No Guest Found in this category
We’ve all grown up hearing about monsters lurking in the darkness, inside a closet or underneath the bed… but what’s really there when the lights turn off?
Based on the 1973 short story by Stephen King, The Boogeyman comes from a powerhouse of creatives including director Rob Savage (Host), producer Shawn Levy (Stranger Things) and writers Scott Beck and Bryan Woods (A Quiet Place).
The film follows high school student Sadie Harper and her younger sister Sawyer, who are reeling from the recent death of their mother and aren’t getting much support from their father, Will, a therapist who is dealing with his own pain. When a desperate patient unexpectedly shows up at their home seeking help, he leaves behind a terrifying supernatural entity that preys on families and feeds on the suffering of its victims.
Supanova had the privilege of sitting down with Savage to learn more about the film and what’s hiding amongst the shadows.
Savage was drawn to the project as he “read this story as a kid” and it “terrified” him back then.
“It stuck with me,” he adds. “It was the idea of trying to make an audience feel like a terrified kid in a dark bedroom again.
“Everyone has had that experience of thinking that there’s something under their bed, or in a dark closet, or hearing a strange noise in the middle of the night.
“It just felt like, if we could get people back to that primal place [and] we could make this creature terrifying again, that it could be an incredibly special movie.”
Savage notes that he “wanted to start from a place of familiarity… start from a place where you can see yourself in that scene”.
“We just tried to think of every single inventive way of attacking that kind of scare dynamic,” he tells. “Pushing [the film] to really crazy, over-the-top kind of places by the end, and that was really fun.
“It was also about wanting to take this as seriously as possible. It’s a familiar fear but using that in a way that benefits us. It’s speaking to childhood fears and making them legitimately scary again.”
Even from just the trailer, it’s evident that the film plays around a lot with the contrast between the light and dark.
“We shot this film widescreen, it’s shot 2.35:1 – so a bit wider than what we’re used to seeing in movies, and I wanted to use the corners of the frame,” he explains.
“I wanted the audience to sort of be like a detective. I wanted them to be looking, like, yes, the character’s here, but I wanted them to be looking off into the dark parts of the frame. I wanted to invite them to imagine that there might be something there.”
Savage proceeds to explain more about the creature in this film, known as the ‘Boogeyman’.
“So, you don’t see this creature for a lot of this movie, but he hangs around in these dark spaces, and there’s this movie that I love from the 1960s called The Innocence.
“It’s a haunted house movie which does the same thing – it has these beautiful widescreen shots, and it has figures lurking in the darkness, in the background of the shots… I really wanted the audience to be a participant in those scare scenes”.
Savage stresses that it was important that the grief experienced by the family throughout the film “felt authentic”.

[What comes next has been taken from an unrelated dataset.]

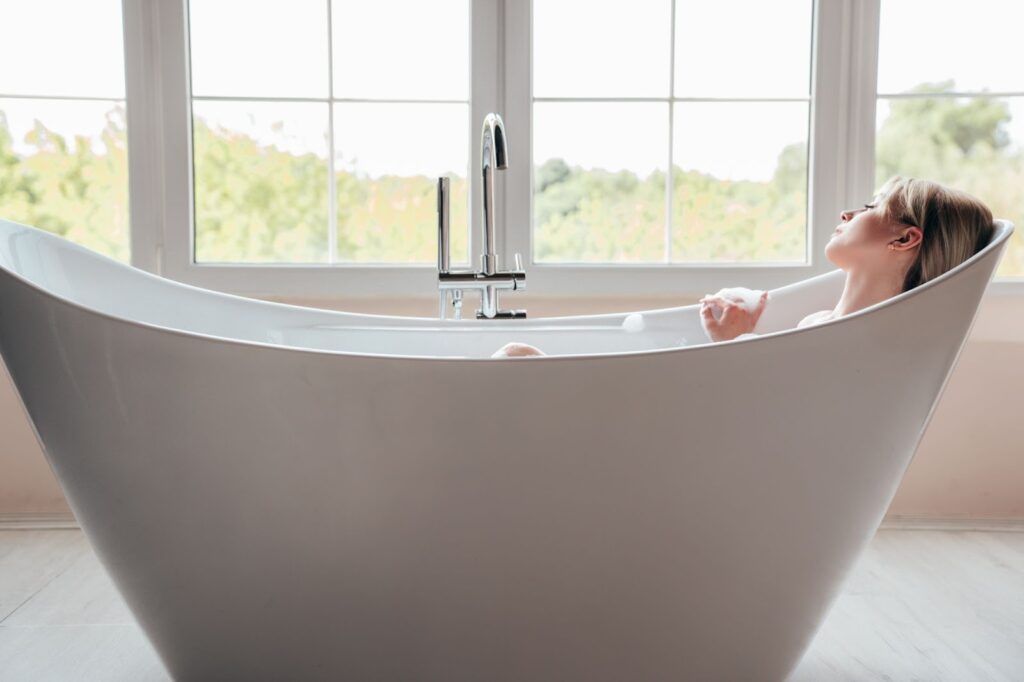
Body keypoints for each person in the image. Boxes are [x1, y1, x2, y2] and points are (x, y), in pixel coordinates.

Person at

“I wanted it to feel like there was real meat on the bone,” he adds. “The actors were so amazing and committed so much to those characters and building the inner world of these characters.
“We wanted people to feel like they connected to the characters so the horror landed better, one thing really informs the other. I always thought that we’d end up having to cut down a lot of the emotional stuff; that the studio or test audiences would want that to be filled with more horror. I think they quite rightly saw that the more you invested in the authenticity of what the family’s going through, the better these scares landed.”
The house in the film is almost like another character itself.
“I’ve got to shout out Jeremy Woodward (Knives Out, Antebellum), our production designer,” Savage enthuses.
“He was so incredibly dedicated and detail-oriented on this shoot. The Billings’ house, it’s an interesting one. The downstairs of the Billings’ house, is a real house that we went into and just messed up, and we built a couple of fake walls so we could add scary closets wherever we needed them.
“Then, as soon as she’s upstairs, that entire part of the house is completely built, they built that from scratch.”
The score and sound, or lack thereof, also play an essential role throughout the film.
“I wanted the sound to feel like it was coming from the experience of the characters, so it wasn’t necessarily realistic. It was dialled up. We were always trying to make it feel like you were experiencing the sound world through the characters. So, whatever they were paying attention to was accentuated.
“Sometimes the best thing we’d decide to do was to just take that all out. Some of the scariest moments of the movie are when we go very, very quiet. We pull out all of the sound and all of the music.
“I’ve got to shout out Patrick Jonsson (Thor), who did the score, which is beautiful and terrifying and unique, and Craig Mann (Insidious) and Trevor Gates (Us, Freaky), who worked on the sound. We spent a lot of time honing that to get the jump scares landing just right.”